Aim of the task → Give back the full listing exactly, setting the pictures aside.

The data →
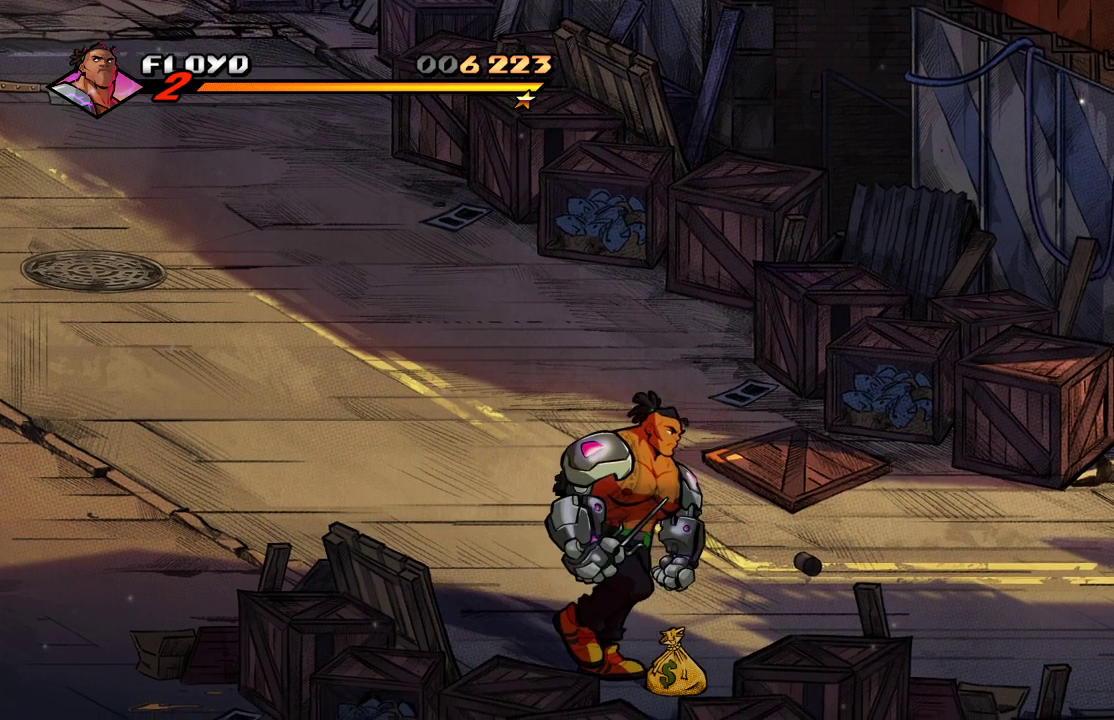
{"dt_ms": 500, "buttons": [], "left_stick": "right", "right_stick": "center", "events": [[233, "left_stick", "center"], [267, "CIRCLE", "down"], [367, "CIRCLE", "up"], [500, "left_stick", "right"]]}
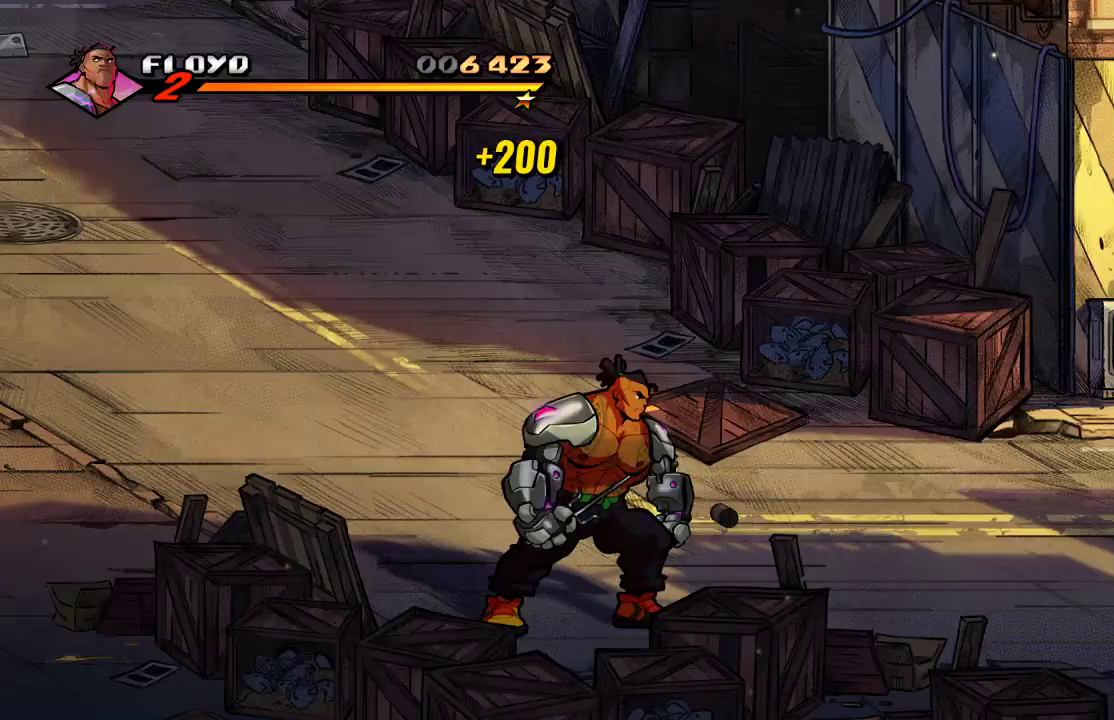
{"dt_ms": 500, "buttons": [], "left_stick": "up-right", "right_stick": "center", "events": [[67, "left_stick", "up-right"]]}
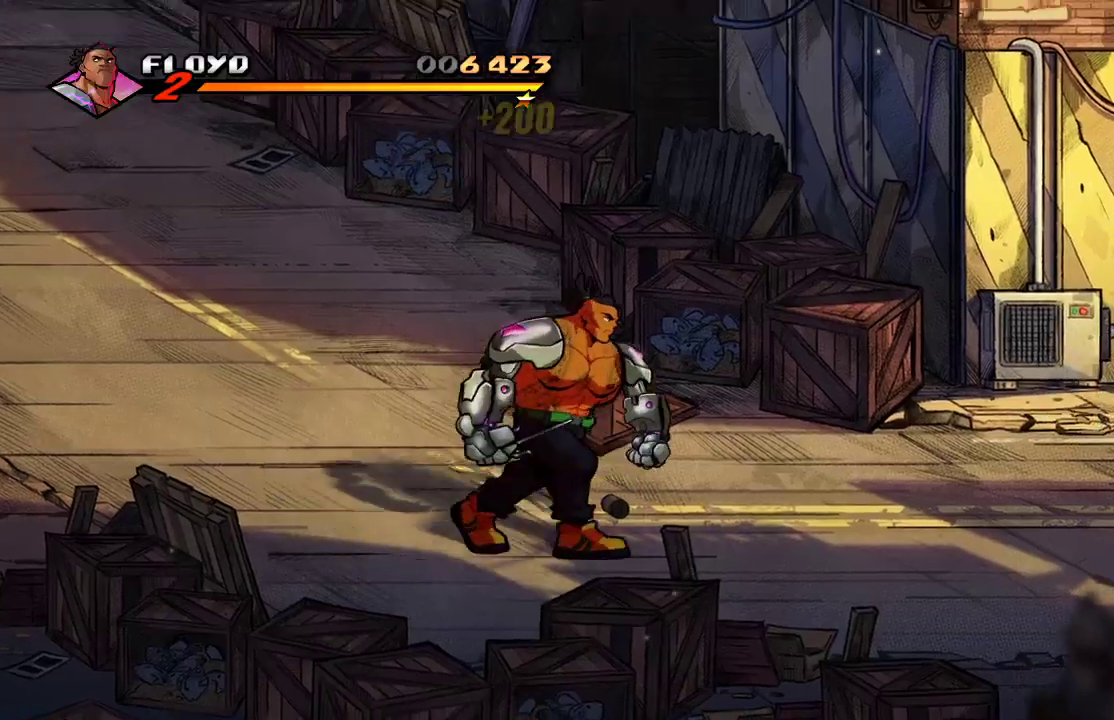
{"dt_ms": 500, "buttons": [], "left_stick": "up-right", "right_stick": "center", "events": []}
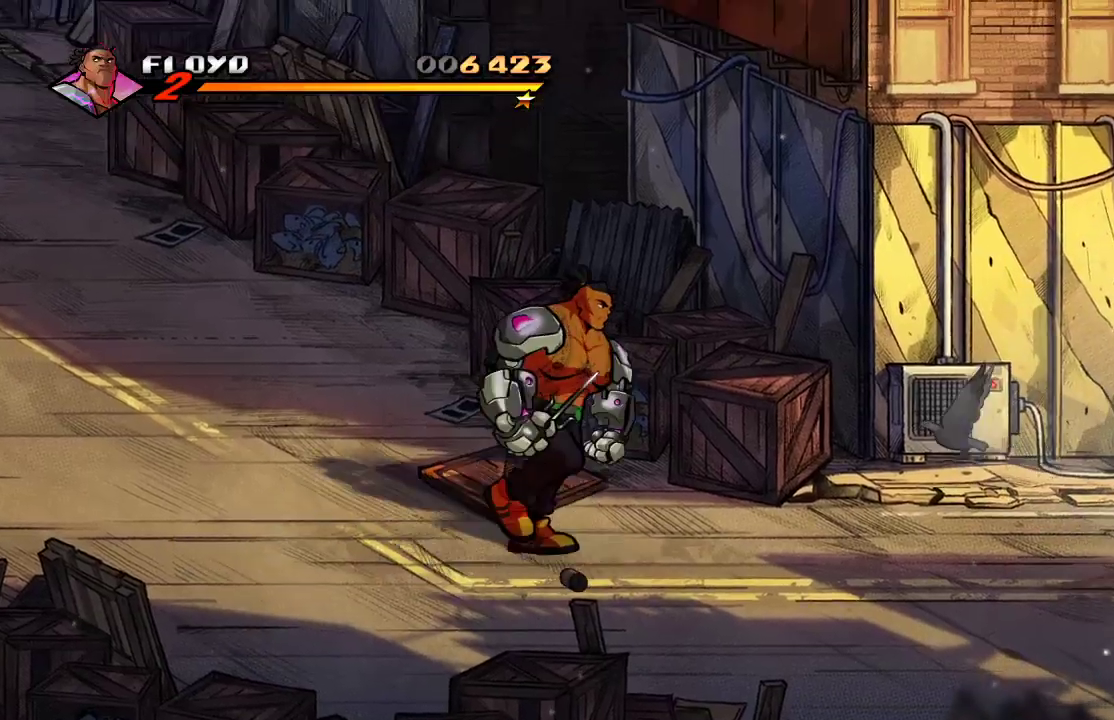
{"dt_ms": 500, "buttons": [], "left_stick": "right", "right_stick": "center", "events": [[167, "left_stick", "right"]]}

Exercise result →
{"dt_ms": 500, "buttons": [], "left_stick": "right", "right_stick": "center", "events": [[233, "left_stick", "center"], [267, "CIRCLE", "down"], [367, "CIRCLE", "up"], [500, "left_stick", "right"]]}
{"dt_ms": 500, "buttons": [], "left_stick": "up-right", "right_stick": "center", "events": [[67, "left_stick", "up-right"]]}
{"dt_ms": 500, "buttons": [], "left_stick": "up-right", "right_stick": "center", "events": []}
{"dt_ms": 500, "buttons": [], "left_stick": "right", "right_stick": "center", "events": [[167, "left_stick", "right"]]}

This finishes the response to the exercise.